Ich steige aus und trete in Schneematsch. Mit dem Blick auf die Pisten und den Füßen im Schnee - zumindest ein bisschen Schnee - kommt es mir endlich so vor, bei den Winterspielen angekommen zu sein. Bei meinem Ausflug in die Berge habe ich mich auch entsprechend ausgestattet: In Skijacke, gefütterten und wasserdichten Wanderschuhen, Handschuhen und einer gefütterte Hose begebe ich mich in den Pressebereich an der Abfahrt. Die Sonne scheint und die Piste liegt direkt vor mir. Naja - zumindest der Zielhang. Alles, was darüber liegt, muss ich gemeinsam mit allen anderen Zuschauern auf der großen Leinwand verfolgen. Dort werden praktischerweise aber auch gleich alle Zeiten eingeblendet.

Stadtkern von Rosa Khutor
Ein "echter" Skiort: Rosa KhutorBild: DW/F. Taube

Tatsächlich Gold!

Jetzt kann es losgehen! Maria Höfl-Riesch tritt zu ihrem ersten Wettbewerb an: In der Super-Kombination will sie erneut Olympiasiegerin werden. Nach der Abfahrt liegt sie allerdings "nur" auf Rang fünf. Es folgt eine lange Pause. Dann geht es mit dem Slalom weiter und es wird schnell klar, dass der gesteckte Kurs anspruchsvoll ist, denn viele Skirennfahrerinnen scheiden vorzeitig aus. Jedes Mal geht ein Raunen durch das Publikum, das die Tribüne nicht ganz ausfüllt.

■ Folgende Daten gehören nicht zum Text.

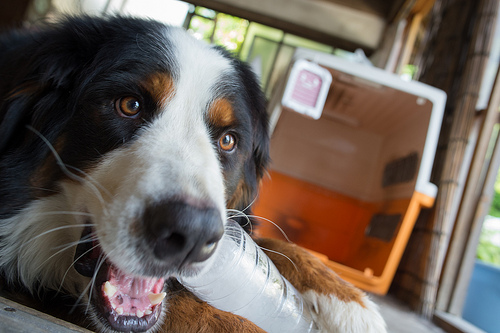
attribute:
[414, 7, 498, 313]
curtain — open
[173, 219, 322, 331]
bottle — Plastic 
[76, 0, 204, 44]
building — side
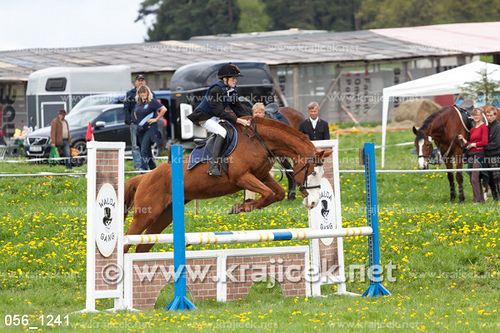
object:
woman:
[458, 108, 489, 204]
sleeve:
[476, 124, 488, 148]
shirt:
[464, 123, 488, 153]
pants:
[470, 156, 485, 203]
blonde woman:
[131, 84, 167, 174]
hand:
[147, 118, 158, 125]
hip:
[150, 119, 165, 132]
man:
[298, 101, 331, 140]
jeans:
[200, 116, 235, 164]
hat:
[217, 62, 243, 80]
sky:
[0, 0, 158, 52]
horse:
[412, 104, 499, 204]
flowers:
[404, 197, 500, 249]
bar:
[123, 226, 374, 246]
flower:
[240, 319, 246, 323]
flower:
[270, 220, 277, 226]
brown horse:
[124, 115, 334, 253]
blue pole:
[361, 142, 392, 298]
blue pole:
[163, 144, 198, 312]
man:
[50, 110, 72, 169]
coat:
[50, 116, 72, 145]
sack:
[48, 145, 61, 168]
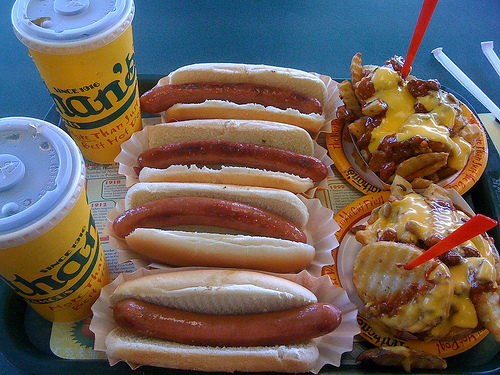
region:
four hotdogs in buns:
[142, 58, 327, 358]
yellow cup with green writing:
[7, 111, 118, 329]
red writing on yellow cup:
[20, 168, 120, 323]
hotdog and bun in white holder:
[97, 273, 377, 373]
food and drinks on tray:
[9, 57, 379, 182]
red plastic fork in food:
[337, 191, 499, 284]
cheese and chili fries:
[343, 61, 466, 191]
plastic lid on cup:
[4, 109, 104, 249]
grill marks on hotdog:
[138, 127, 320, 187]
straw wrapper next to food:
[423, 34, 498, 109]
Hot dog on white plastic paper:
[130, 61, 330, 123]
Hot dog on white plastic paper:
[112, 120, 342, 199]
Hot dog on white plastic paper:
[105, 177, 340, 274]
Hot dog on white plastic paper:
[85, 267, 358, 369]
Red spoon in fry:
[403, 210, 492, 286]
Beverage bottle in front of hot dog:
[1, 107, 121, 321]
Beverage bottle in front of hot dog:
[11, 0, 148, 159]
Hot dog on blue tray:
[136, 62, 340, 135]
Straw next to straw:
[430, 42, 498, 122]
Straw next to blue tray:
[427, 45, 498, 132]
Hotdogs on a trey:
[147, 47, 319, 374]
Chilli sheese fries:
[340, 55, 470, 180]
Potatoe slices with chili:
[353, 180, 489, 327]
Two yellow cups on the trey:
[0, 0, 128, 328]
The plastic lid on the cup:
[0, 112, 77, 247]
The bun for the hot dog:
[115, 334, 343, 374]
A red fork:
[395, 189, 498, 294]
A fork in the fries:
[395, 0, 437, 83]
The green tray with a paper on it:
[3, 322, 135, 374]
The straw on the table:
[432, 25, 498, 95]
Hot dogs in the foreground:
[103, 56, 355, 374]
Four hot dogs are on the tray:
[113, 43, 346, 367]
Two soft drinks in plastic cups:
[3, 1, 145, 333]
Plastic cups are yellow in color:
[2, 0, 144, 337]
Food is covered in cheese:
[333, 51, 493, 329]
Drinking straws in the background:
[422, 34, 497, 119]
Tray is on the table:
[3, 18, 496, 370]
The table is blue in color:
[1, 3, 496, 133]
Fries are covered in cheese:
[337, 45, 449, 180]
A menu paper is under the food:
[44, 105, 454, 365]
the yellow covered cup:
[9, 6, 153, 163]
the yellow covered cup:
[0, 113, 110, 337]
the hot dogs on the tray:
[115, 64, 345, 359]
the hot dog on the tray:
[93, 267, 352, 373]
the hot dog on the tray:
[103, 180, 339, 277]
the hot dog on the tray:
[115, 115, 330, 182]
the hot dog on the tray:
[136, 58, 331, 125]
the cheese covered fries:
[335, 178, 497, 338]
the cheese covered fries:
[335, 71, 483, 198]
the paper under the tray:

Als Maria Höfl-Riesch antritt, steigt die Spannung. Auf der Leinwand sieht man, wie sie sich Mut macht, auf die Brust klopft, sieht die Konzentration in ihrem Gesicht. Dann stürzt sie sich in die Piste, umschlängelt die Stangen, reißt die Führung an sich und hinter der Ziellinie die Arme hoch. Obwohl zu diesem Zeitpunkt noch nichts entschieden ist, scheint sie zu ahnen, dass es zu Gold reichen könnte.

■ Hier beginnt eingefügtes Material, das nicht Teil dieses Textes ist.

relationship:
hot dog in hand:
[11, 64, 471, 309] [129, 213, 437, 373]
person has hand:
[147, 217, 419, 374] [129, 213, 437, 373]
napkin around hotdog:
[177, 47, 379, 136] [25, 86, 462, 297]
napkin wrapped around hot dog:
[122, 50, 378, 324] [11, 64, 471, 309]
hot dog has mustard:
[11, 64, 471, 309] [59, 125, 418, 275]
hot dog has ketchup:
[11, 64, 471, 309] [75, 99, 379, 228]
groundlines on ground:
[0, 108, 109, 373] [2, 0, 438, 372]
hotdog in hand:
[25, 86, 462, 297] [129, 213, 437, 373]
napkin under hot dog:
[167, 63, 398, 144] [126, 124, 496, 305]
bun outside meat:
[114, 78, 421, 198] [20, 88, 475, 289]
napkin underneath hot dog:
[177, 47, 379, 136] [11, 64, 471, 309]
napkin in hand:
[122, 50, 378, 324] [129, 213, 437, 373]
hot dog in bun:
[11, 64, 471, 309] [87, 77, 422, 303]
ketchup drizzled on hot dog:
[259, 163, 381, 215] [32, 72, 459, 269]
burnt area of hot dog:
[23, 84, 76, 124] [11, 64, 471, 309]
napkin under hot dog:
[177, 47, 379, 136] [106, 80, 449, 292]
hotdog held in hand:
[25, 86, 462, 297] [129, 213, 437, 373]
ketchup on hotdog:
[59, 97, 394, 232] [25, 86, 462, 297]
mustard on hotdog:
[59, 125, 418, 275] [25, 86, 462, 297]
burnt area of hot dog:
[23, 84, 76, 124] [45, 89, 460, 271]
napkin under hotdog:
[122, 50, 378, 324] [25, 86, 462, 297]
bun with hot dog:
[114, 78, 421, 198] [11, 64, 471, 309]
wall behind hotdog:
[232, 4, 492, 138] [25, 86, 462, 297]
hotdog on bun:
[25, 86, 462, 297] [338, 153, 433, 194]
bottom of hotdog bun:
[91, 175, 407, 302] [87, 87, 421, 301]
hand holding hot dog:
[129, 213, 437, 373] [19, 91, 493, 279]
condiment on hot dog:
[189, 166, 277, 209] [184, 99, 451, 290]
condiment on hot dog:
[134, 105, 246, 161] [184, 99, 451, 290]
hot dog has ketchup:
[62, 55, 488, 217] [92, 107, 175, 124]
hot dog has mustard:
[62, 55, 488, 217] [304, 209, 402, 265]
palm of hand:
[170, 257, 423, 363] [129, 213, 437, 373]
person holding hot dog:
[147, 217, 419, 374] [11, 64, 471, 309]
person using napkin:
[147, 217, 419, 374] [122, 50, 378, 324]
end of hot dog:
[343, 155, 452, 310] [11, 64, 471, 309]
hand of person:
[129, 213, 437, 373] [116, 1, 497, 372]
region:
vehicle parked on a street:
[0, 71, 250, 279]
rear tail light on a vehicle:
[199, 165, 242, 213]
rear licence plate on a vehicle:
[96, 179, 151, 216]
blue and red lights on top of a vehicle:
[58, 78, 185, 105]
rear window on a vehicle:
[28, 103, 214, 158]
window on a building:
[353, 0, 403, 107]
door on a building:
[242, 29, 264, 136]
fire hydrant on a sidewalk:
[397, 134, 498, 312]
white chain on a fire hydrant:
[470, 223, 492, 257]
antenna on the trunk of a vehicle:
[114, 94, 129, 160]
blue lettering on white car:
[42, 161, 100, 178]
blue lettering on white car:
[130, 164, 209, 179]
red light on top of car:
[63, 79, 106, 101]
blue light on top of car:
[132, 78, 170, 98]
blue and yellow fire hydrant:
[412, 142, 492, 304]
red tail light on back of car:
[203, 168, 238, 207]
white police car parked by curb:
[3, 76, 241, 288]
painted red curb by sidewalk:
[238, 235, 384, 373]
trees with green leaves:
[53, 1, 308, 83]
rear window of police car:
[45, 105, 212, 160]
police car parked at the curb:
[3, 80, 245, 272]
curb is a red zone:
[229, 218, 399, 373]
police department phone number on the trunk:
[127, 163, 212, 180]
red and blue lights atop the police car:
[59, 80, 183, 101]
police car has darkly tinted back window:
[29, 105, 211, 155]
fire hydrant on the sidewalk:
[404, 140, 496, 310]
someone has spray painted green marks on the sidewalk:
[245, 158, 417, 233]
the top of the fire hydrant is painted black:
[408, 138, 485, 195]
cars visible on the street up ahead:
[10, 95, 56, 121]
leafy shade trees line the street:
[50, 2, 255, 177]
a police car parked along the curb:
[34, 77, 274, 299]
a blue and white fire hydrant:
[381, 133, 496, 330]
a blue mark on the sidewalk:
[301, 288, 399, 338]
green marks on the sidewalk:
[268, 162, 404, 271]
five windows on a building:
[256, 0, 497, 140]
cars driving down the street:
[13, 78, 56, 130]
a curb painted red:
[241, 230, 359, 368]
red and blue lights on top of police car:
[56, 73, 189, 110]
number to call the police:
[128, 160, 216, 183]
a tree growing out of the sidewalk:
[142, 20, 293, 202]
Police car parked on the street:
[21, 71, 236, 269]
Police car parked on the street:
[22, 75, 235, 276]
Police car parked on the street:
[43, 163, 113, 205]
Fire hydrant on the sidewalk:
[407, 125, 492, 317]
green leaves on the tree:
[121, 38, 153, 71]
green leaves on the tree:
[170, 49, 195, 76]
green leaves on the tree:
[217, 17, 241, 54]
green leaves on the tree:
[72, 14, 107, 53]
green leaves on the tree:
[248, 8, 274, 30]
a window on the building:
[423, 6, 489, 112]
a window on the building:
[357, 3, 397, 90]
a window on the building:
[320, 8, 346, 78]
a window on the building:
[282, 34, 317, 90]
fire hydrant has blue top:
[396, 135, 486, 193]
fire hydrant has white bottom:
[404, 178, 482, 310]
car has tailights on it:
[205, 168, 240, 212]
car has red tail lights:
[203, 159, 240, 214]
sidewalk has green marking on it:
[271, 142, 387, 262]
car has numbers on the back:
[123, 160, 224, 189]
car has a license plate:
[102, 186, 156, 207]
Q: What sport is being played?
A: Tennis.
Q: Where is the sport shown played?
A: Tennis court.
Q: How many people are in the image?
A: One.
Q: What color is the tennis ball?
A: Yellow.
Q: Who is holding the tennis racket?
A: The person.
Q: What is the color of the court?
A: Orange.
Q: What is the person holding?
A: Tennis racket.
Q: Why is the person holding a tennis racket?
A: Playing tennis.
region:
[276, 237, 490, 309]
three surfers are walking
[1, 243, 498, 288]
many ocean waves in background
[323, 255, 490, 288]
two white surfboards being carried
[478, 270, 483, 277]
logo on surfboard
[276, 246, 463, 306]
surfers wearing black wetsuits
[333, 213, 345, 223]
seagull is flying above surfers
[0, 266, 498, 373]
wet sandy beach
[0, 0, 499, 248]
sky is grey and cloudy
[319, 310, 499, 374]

Jetzt gilt es zu warten, wie sich die Konkurrenz schlägt. Dann geht alles ganz schnell und es ist vorbei. Niemand kann die Zeit von Maria Höfl-Riesch unterbieten. Im Moment ihres Triumphes lässt sie sich einfach zu Boden sinken. Sie kniet nieder und die Zuschauer jubeln ihr zu. Es ist ihre dritte olympische Goldmedaille, sie hat sich gerade als Sportlerin unsterblich gemacht. Ich habe einen kleinen Kloß im Hals. Muss man ja auch mal zugeben.

Maria Höfl-Riesch mit der deutschen Fahne
Gold-Marie(a) Höfl-RieschBild: picture-alliance/dpa

Jubel im Deutschen Haus

Auf Maria Höfl-Riesch bricht nun der Jubelsturm ein, alle wollen sie drücken. DOSB-Präsident Alfons Hörmann strahlt hinter den Kulissen, auch auf dem Gesicht von Chef de Mission Michael Vesper liegt ein glückseliges Lächeln. Welch ein Start für die deutsche Fahnenträgerin und Doppel-Olympiasiegerin von Vancouver in die Olympischen Spiele!

Ich mache mich wieder auf den Weg hinunter, standesgemäß wie alle Wintersportler mit der Gondel. Am Deutschen Haus in Krasnaja Poljana schaue ich noch schnell vorbei, dort ist die Stimmung prächtig. Auf den Fernsehern flimmern die Bilder der Siegerehrungen. Als der erste deutsche Olympiasieger von Sotschi, der Rodler Felix Loch, die Goldmedaille umgehängt bekommt, brandet Applaus auf und Markus Wasmaier stößt neben mir einen lauten Jauchzer aus. Der zweimalige Olympiasieger und ehemalige Ski-Rennfahrer erzählt mir später, dass er durchaus bemerkt habe, wie Maria Nerven gezeigt hat. "Dennoch hat sie es runtergebracht. Kompliment. Das war nicht mal ihre stärkste Leistung, weder in der Abfahrt, noch im Slalom." Es könnten ihre Spiele werden, meint er. Das denke ich auch und mache mich auf den Weg zurück nach Sotschi. Ein besonderer Tag geht auch für mich zu Ende.